Assignment
For each entry, output its words exactly and leave any picture behind.

(Saved entries)
■ ■ ■ ■ ■
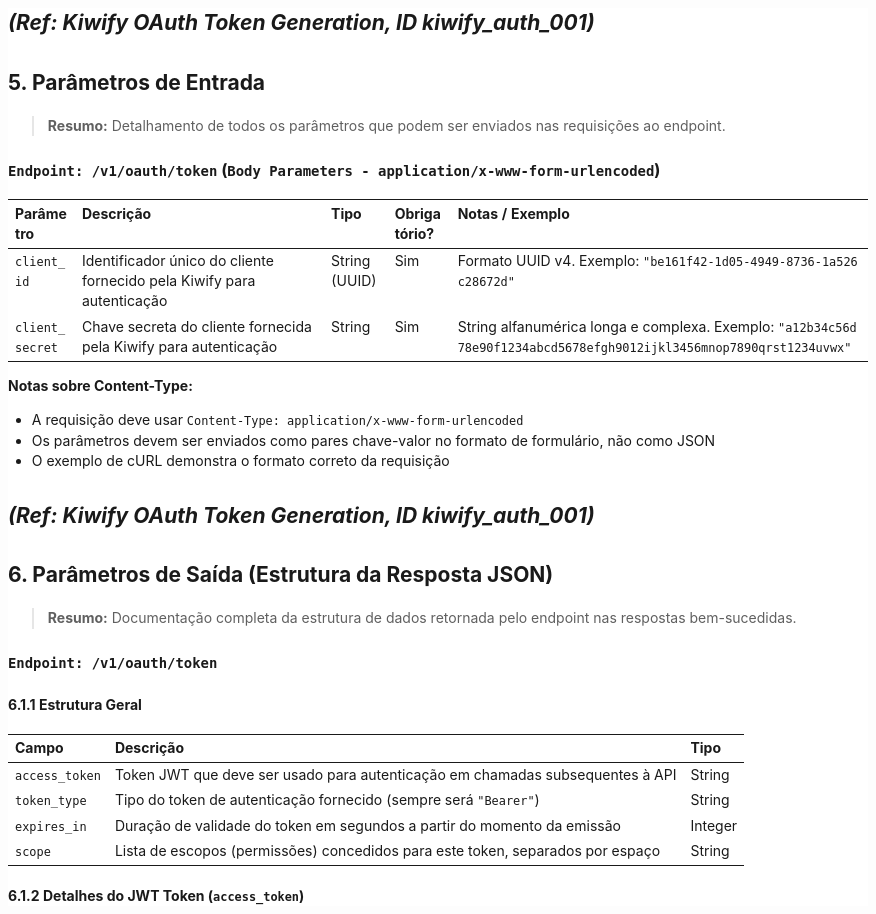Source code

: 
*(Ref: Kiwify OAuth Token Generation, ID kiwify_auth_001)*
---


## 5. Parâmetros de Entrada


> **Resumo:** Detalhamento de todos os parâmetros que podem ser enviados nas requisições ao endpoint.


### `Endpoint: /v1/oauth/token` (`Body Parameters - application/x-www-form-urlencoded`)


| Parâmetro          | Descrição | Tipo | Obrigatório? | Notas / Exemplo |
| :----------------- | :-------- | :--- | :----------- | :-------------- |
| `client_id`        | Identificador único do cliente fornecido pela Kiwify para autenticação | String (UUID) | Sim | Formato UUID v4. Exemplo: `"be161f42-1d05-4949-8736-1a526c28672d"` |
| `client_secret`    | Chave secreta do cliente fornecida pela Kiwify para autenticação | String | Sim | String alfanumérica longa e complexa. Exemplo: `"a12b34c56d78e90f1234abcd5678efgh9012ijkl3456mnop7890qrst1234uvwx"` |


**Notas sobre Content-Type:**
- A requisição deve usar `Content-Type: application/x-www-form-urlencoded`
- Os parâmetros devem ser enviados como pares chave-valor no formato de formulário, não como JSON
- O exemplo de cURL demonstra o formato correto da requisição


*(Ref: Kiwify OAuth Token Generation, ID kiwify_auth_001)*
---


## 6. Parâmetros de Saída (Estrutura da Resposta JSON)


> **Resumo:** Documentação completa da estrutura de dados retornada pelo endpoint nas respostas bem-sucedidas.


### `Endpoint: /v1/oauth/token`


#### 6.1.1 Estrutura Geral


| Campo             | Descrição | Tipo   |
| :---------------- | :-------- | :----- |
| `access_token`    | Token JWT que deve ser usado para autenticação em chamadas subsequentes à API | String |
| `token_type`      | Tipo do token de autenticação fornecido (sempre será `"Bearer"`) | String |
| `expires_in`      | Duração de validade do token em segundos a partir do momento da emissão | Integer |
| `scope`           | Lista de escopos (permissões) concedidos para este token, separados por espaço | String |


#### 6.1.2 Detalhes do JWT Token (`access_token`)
■ ■ ■ ■ ■
Solution to this problem
Source code

: 
*(Ref: Kiwify OAuth Token Generation, ID kiwify_auth_001)*
---


## 5. Parâmetros de Entrada


> **Resumo:** Detalhamento de todos os parâmetros que podem ser enviados nas requisições ao endpoint.


### `Endpoint: /v1/oauth/token` (`Body Parameters - application/x-www-form-urlencoded`)


| Parâmetro          | Descrição | Tipo | Obrigatório? | Notas / Exemplo |
| :----------------- | :-------- | :--- | :----------- | :-------------- |
| `client_id`        | Identificador único do cliente fornecido pela Kiwify para autenticação | String (UUID) | Sim | Formato UUID v4. Exemplo: `"be161f42-1d05-4949-8736-1a526c28672d"` |
| `client_secret`    | Chave secreta do cliente fornecida pela Kiwify para autenticação | String | Sim | String alfanumérica longa e complexa. Exemplo: `"a12b34c56d78e90f1234abcd5678efgh9012ijkl3456mnop7890qrst1234uvwx"` |


**Notas sobre Content-Type:**
- A requisição deve usar `Content-Type: application/x-www-form-urlencoded`
- Os parâmetros devem ser enviados como pares chave-valor no formato de formulário, não como JSON
- O exemplo de cURL demonstra o formato correto da requisição


*(Ref: Kiwify OAuth Token Generation, ID kiwify_auth_001)*
---


## 6. Parâmetros de Saída (Estrutura da Resposta JSON)


> **Resumo:** Documentação completa da estrutura de dados retornada pelo endpoint nas respostas bem-sucedidas.


### `Endpoint: /v1/oauth/token`


#### 6.1.1 Estrutura Geral


| Campo             | Descrição | Tipo   |
| :---------------- | :-------- | :----- |
| `access_token`    | Token JWT que deve ser usado para autenticação em chamadas subsequentes à API | String |
| `token_type`      | Tipo do token de autenticação fornecido (sempre será `"Bearer"`) | String |
| `expires_in`      | Duração de validade do token em segundos a partir do momento da emissão | Integer |
| `scope`           | Lista de escopos (permissões) concedidos para este token, separados por espaço | String |


#### 6.1.2 Detalhes do JWT Token (`access_token`)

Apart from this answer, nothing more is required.